The guy that was buying the towed jeep was leaving cash for chris taped to a freezer in his garage.

So we had to find him.

And Chris left his address in the jeep (sensing a pattern?).

And so we had to go by memory.

It was sideroad….

10th

and it had 24 in it’s house number.

Also, the driveway curved back to the road from the property and he had many vehicles in it.

So…we pulled up to the 10th side road.

And after going in many directions and scoping our many houses we thought we had found it.

curved driveway?

check!

large shop next to older farmhouse?

CHECk!

Many vehicles in the parking area?

Check! (although the did appear to be part of a fleet from an electrical company…but the guy wasn’t specific)

The shop was even unlocked.

And contained a FREEZER!

With NO money.

So Chris snooped and snooped.

We petted the dog ( a really cute basset)

We parked in the drive way.

And then Chris remembered that the guy said there would be a cherokee out back.

We looked.

No cherokee.

Um.

That’s called break and enter…or at the least trespassing.

Yeah.

We um, like.

LEFT.

EXIT STAGE FUCKING LEFT.

After much regrouping and some side of the road urination.

We called Feffie.

Who lovingly drove to our jeep and extracted the directions.

Oh.

It’s the 10th CONCESSION…riiiiiiight.

And the house number is 1313….riiiiiiiiiiiight.

Gotcha.

Um.

Opps?

At this point we threw up our hands and headed into town in search of suitable lodging.

After failing to find ANYTHING OPEN and/or VACANT we settled for searching for ANY lodging.

We knocked and knocked and were eventually granted a room with the promise to settle up tomorrow, this was a about 1am.

Chris and I had been up since 4am

The kids since 5 - 5:30 am.

Not pretty.

We hit the hotel and pretty much immediatly slipped into a coma.

Chris picked up the cash and left directions where they could pick up their new jeep.

The rest of the weekend involved swimming and more swimming, sand castle building and the jumping off of piers. (thank god they’ve both had swimming lessons).

And we returned home to find that a water main had broken in our neighbourhood and have to boil our water for the next week while they await a part.

gah.

 

6 Comments for this post

 
Hula Doula Says:

Oh dear heavens…sounds like our vacation.

 
Jon (was) in Michigan Says:

Wait. Back up a minute.

Sandcastles…yadda yadda yadda…hotel…yadda yadda yadda…wrong house….yadda yadda yadda…busted jeep…yadda yadda yadda…sour kraut…yadda yadda yadda…

Did you say bre@st red#ction s#rgery?
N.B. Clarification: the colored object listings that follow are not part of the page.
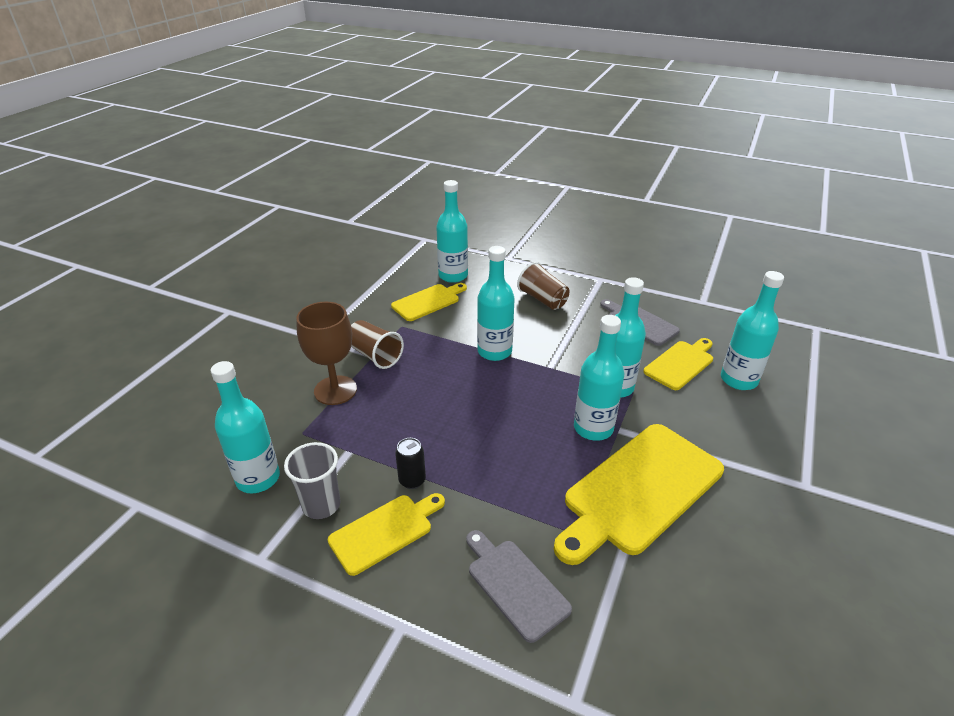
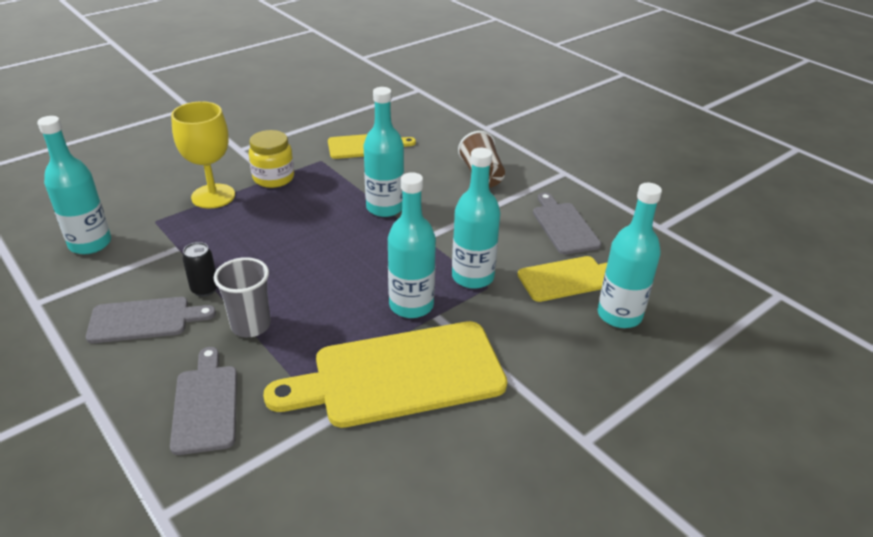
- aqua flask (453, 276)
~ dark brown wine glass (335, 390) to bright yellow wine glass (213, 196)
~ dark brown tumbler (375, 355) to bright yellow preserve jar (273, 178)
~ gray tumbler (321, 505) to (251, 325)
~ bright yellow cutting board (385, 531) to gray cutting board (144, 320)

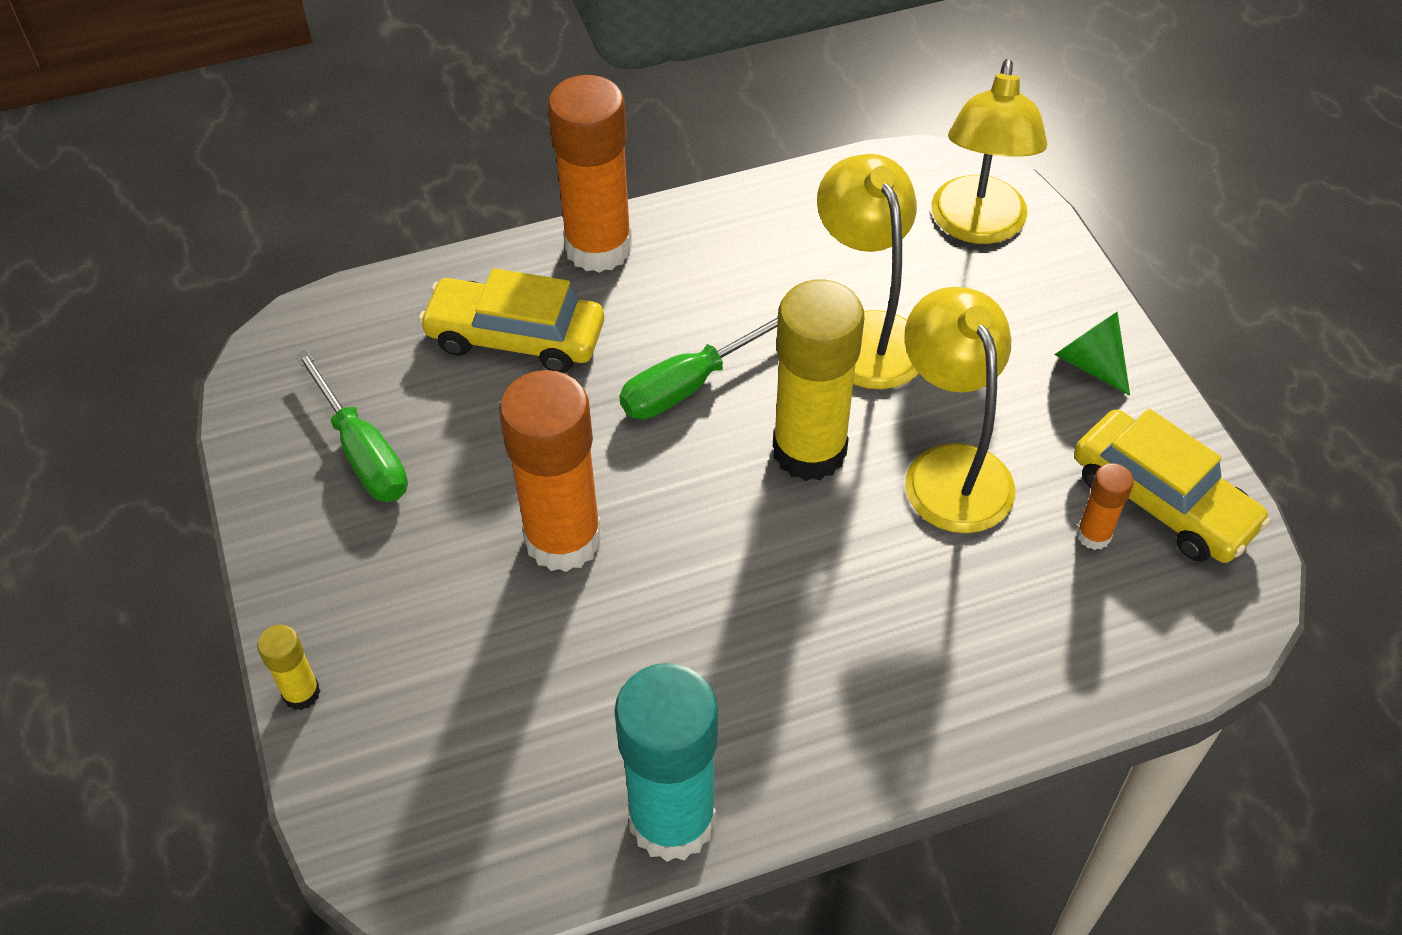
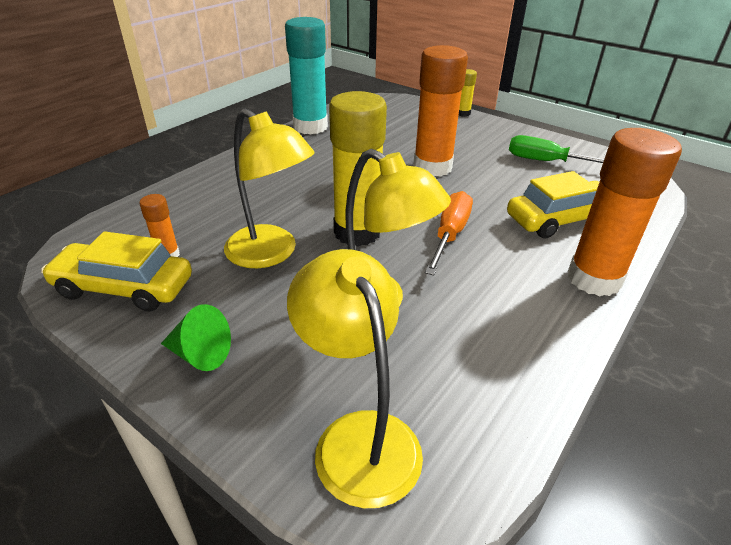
~ emerald screwdriver (689, 385) to orange-coloured screwdriver (449, 234)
Serious?

 
Karen in Calgary Says:

Oh those are the BEST kinds of vacations, aren’t they! (not) Well, they make great stories to tell later, when you’re just having a minorly bad holiday.

“Remember the time when we towed that jeep down highway 4XX? And we couldn’t find the house? And we rummaged through the wrong freezer? and…”

 
Laura Says:

sorry….I lost you after “bre*st”

 
ben Says:

yes, please share. But I must say you have the most un boring life of anyone I know.

 
Dawn - Pink Chick Says:

ah yes, boobs just get in the way, I’m with you. If I wasn’t such a chicken mine would be gone too. Of course since hubby is a boob man he’d probably leave too. hmmmmm….lol.